+++ SUPPLIED DATA +++

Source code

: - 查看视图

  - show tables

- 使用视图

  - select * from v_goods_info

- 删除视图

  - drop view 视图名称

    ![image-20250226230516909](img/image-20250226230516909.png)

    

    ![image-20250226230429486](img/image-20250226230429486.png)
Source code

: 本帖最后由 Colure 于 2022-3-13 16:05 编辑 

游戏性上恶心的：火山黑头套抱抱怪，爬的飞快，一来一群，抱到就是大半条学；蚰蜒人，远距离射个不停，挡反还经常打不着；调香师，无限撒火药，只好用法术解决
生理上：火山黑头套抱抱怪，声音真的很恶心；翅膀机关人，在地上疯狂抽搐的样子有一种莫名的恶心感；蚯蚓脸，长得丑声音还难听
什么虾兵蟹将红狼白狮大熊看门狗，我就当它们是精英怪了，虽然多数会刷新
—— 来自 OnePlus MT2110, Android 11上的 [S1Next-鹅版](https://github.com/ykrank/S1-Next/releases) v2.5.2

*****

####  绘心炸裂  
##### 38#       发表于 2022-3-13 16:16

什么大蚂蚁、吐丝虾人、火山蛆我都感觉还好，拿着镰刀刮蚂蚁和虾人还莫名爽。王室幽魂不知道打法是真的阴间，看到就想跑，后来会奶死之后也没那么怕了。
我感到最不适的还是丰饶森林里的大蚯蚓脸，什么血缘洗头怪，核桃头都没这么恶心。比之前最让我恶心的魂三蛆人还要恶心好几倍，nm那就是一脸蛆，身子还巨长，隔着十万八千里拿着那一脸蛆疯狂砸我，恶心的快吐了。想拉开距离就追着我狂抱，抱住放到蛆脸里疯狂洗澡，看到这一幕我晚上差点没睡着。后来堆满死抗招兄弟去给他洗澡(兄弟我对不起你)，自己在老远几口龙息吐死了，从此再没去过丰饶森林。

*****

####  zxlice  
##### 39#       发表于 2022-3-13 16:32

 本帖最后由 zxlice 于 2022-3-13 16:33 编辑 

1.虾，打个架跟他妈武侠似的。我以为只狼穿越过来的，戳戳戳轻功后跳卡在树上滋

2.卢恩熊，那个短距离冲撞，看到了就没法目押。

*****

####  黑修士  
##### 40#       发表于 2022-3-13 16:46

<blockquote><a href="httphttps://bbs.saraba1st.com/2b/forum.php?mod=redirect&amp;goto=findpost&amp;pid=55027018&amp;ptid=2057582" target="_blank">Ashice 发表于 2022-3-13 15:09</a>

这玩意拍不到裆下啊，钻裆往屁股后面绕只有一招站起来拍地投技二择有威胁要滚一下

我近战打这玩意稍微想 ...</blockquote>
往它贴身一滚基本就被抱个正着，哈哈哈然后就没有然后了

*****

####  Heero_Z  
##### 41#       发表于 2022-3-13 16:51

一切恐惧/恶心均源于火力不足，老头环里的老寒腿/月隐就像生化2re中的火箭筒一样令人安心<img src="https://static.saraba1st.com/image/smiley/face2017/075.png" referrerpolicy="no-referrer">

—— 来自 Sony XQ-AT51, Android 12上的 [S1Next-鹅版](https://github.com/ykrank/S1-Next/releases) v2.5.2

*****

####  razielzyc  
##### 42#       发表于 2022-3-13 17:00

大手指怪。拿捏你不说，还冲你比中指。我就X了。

+++

## WHAT YOU WILL DO
Convert every line of the records above into a Markdown table with the columns "Number" and "Line text," numbering the rows in order and leaving out blank lines.

## ANSWER TO THIS PROBLEM
| Number | Line text |
|---|---|
| 1 | Source code |
| 2 | : - 查看视图 |
| 3 |   - show tables |
| 4 | - 使用视图 |
| 5 |   - select * from v_goods_info |
| 6 | - 删除视图 |
| 7 |   - drop view 视图名称 |
| 8 |     ![image-20250226230516909](img/image-20250226230516909.png) |
| 9 |     ![image-20250226230429486](img/image-20250226230429486.png) |
| 10 | Source code |
| 11 | : 本帖最后由 Colure 于 2022-3-13 16:05 编辑  |
| 12 | 游戏性上恶心的：火山黑头套抱抱怪，爬的飞快，一来一群，抱到就是大半条学；蚰蜒人，远距离射个不停，挡反还经常打不着；调香师，无限撒火药，只好用法术解决 |
| 13 | 生理上：火山黑头套抱抱怪，声音真的很恶心；翅膀机关人，在地上疯狂抽搐的样子有一种莫名的恶心感；蚯蚓脸，长得丑声音还难听 |
| 14 | 什么虾兵蟹将红狼白狮大熊看门狗，我就当它们是精英怪了，虽然多数会刷新 |
| 15 | —— 来自 OnePlus MT2110, Android 11上的 [S1Next-鹅版](https://github.com/ykrank/S1-Next/releases) v2.5.2 |
| 16 | ***** |
| 17 | ####  绘心炸裂   |
| 18 | ##### 38#       发表于 2022-3-13 16:16 |
| 19 | 什么大蚂蚁、吐丝虾人、火山蛆我都感觉还好，拿着镰刀刮蚂蚁和虾人还莫名爽。王室幽魂不知道打法是真的阴间，看到就想跑，后来会奶死之后也没那么怕了。 |
| 20 | 我感到最不适的还是丰饶森林里的大蚯蚓脸，什么血缘洗头怪，核桃头都没这么恶心。比之前最让我恶心的魂三蛆人还要恶心好几倍，nm那就是一脸蛆，身子还巨长，隔着十万八千里拿着那一脸蛆疯狂砸我，恶心的快吐了。想拉开距离就追着我狂抱，抱住放到蛆脸里疯狂洗澡，看到这一幕我晚上差点没睡着。后来堆满死抗招兄弟去给他洗澡(兄弟我对不起你)，自己在老远几口龙息吐死了，从此再没去过丰饶森林。 |
| 21 | ***** |
| 22 | ####  zxlice   |
| 23 | ##### 39#       发表于 2022-3-13 16:32 |
| 24 |  本帖最后由 zxlice 于 2022-3-13 16:33 编辑  |
| 25 | 1.虾，打个架跟他妈武侠似的。我以为只狼穿越过来的，戳戳戳轻功后跳卡在树上滋 |
| 26 | 2.卢恩熊，那个短距离冲撞，看到了就没法目押。 |
| 27 | ***** |
| 28 | ####  黑修士   |
| 29 | ##### 40#       发表于 2022-3-13 16:46 |
| 30 | <blockquote><a href="httphttps://bbs.saraba1st.com/2b/forum.php?mod=redirect&amp;goto=findpost&amp;pid=55027018&amp;ptid=2057582" target="_blank">Ashice 发表于 2022-3-13 15:09</a> |
| 31 | 这玩意拍不到裆下啊，钻裆往屁股后面绕只有一招站起来拍地投技二择有威胁要滚一下 |
| 32 | 我近战打这玩意稍微想 ...</blockquote> |
| 33 | 往它贴身一滚基本就被抱个正着，哈哈哈然后就没有然后了 |
| 34 | ***** |
| 35 | ####  Heero_Z   |
| 36 | ##### 41#       发表于 2022-3-13 16:51 |
| 37 | 一切恐惧/恶心均源于火力不足，老头环里的老寒腿/月隐就像生化2re中的火箭筒一样令人安心<img src="https://static.saraba1st.com/image/smiley/face2017/075.png" referrerpolicy="no-referrer"> |
| 38 | —— 来自 Sony XQ-AT51, Android 12上的 [S1Next-鹅版](https://github.com/ykrank/S1-Next/releases) v2.5.2 |
| 39 | ***** |
| 40 | ####  razielzyc   |
| 41 | ##### 42#       发表于 2022-3-13 17:00 |
| 42 | 大手指怪。拿捏你不说，还冲你比中指。我就X了。 |